In any case, Republican Roland and Democrat Harris — along with Millington alderman Frankie Dakin, a Harris campaign aide — were sponsors once again and were all intent upon describing Saturday’s event as “beyond politics.”

As Harris put it, formally convening the program, “We all believe that this is a special day and, although we are not all the same political party, we think honoring our veterans is one issue where party doesn’t matter.”

The senator also paid tribute to the event’s regular partner organization, Alpha Omega Veterans Services, and to several dignitaries on hand: Matt Van Epps, the Assistant Commissioner at Tennessee Department of Veterans Services; Lt. Commander David Mowbray, chaplain at Naval Support Activity, Mid-South; and NSA Mid-South Commander Captain Michael Wathen.
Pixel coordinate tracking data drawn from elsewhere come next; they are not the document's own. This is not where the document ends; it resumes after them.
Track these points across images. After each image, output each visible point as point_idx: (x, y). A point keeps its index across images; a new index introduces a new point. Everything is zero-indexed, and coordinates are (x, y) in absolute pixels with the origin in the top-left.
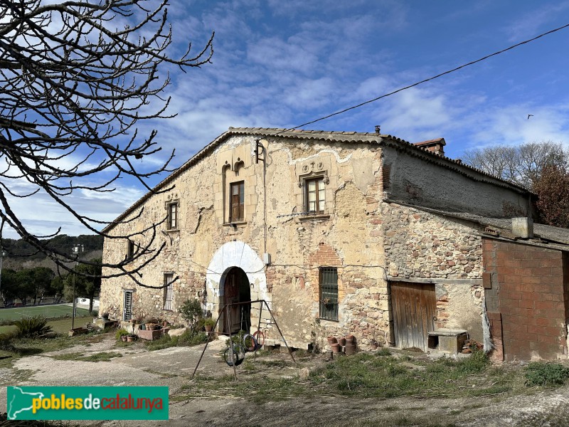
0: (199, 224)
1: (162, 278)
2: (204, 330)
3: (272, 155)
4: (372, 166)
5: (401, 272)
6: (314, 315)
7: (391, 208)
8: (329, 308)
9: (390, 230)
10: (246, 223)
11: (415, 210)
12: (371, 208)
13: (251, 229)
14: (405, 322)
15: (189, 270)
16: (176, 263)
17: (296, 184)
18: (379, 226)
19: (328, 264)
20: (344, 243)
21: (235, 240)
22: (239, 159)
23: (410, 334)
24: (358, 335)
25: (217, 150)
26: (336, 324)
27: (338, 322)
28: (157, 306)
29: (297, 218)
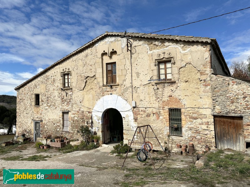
0: (85, 85)
1: (61, 114)
2: (93, 141)
3: (136, 48)
4: (204, 55)
5: (223, 111)
6: (165, 133)
7: (217, 77)
8: (176, 129)
9: (217, 89)
10: (119, 85)
11: (233, 79)
12: (203, 78)
13: (122, 88)
14: (223, 136)
15: (80, 110)
16: (70, 106)
17: (153, 64)
18: (209, 87)
19: (175, 107)
20: (186, 96)
21: (111, 94)
22: (113, 50)
23: (226, 142)
24: (195, 143)
25: (97, 44)
26: (181, 137)
27: (182, 136)
28: (58, 129)
29: (153, 82)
For the most part, the Town Hall and Luncheon did, as all the principals promised, steer clear of politics, with one, probably inadvertent, exception. That was when Millington Mayor Terry Jones, dressed in Navy dress blues to commemorate his 24 years of active plus reserve service, was conveying his gratitude to Harris, Roland, and Dakin for putting on the event.

The first two acknowledgments went this way, verbatim: “Senator, I appreciate you putting this on every year. It’s our third year in public. Commissioner Roland, thank you, can we call you mayor yet?”

That last statement, which drew a nervous chuckle or two from the attendees, was surely unintentional, a case of what the textbooks call a Freudian slip

In any case, Roland did not seem displeased. It was his duty to close out the affair, and he did that with his patented mix of humility, good humor, and roughneck directness.

After telling a few tales about his own involvement with the military tradition, including one reminiscence of his father’s “pushing an ice cream wagon” at the old Naval training base at Millington and another of taking a pilgrimage with his Dad to the ancestral home of Sergeant Alvin York, a famed World War I hero from Tennessee, Roland made a point of professing himself “so grateful to Senator Lee Harris and alderman Frankie Dakin,” his event co-sponsors.

He unabashedly added, “Senator, I love you; Frankie, I love you.”

But, given the patriotic nature of the occasion, Roland could not resist (in any case, did not resist) recalling out loud his passionate resentment of a an official statement from Shelby County Schools, made in the wake of the controversy surrounding NFL athletes kneeling rather than standing for the national anthem.

The SCS statement evidently expressed a willingness to permit that form of expression from students. Roland recapped for the attendees his angry reaction, a threat to “take away every bit of funding” from the school system, easing up to say with a wink, “knowing I couldn’t do it.”

The commissioner said that people had “a right to protest but not during that national anthem and not on that flag.” and ended by saying that the anthem and the flag were “two things that we must stand for and stand behind.”

That might or might not be regarded as a case of allowing politics into the event, depending on one’s point of view. In any case, the muffled shout or two of assent from the audience during the heated part of Roland’s statement indicated that nobody who was there on Saturday had much complaint about it.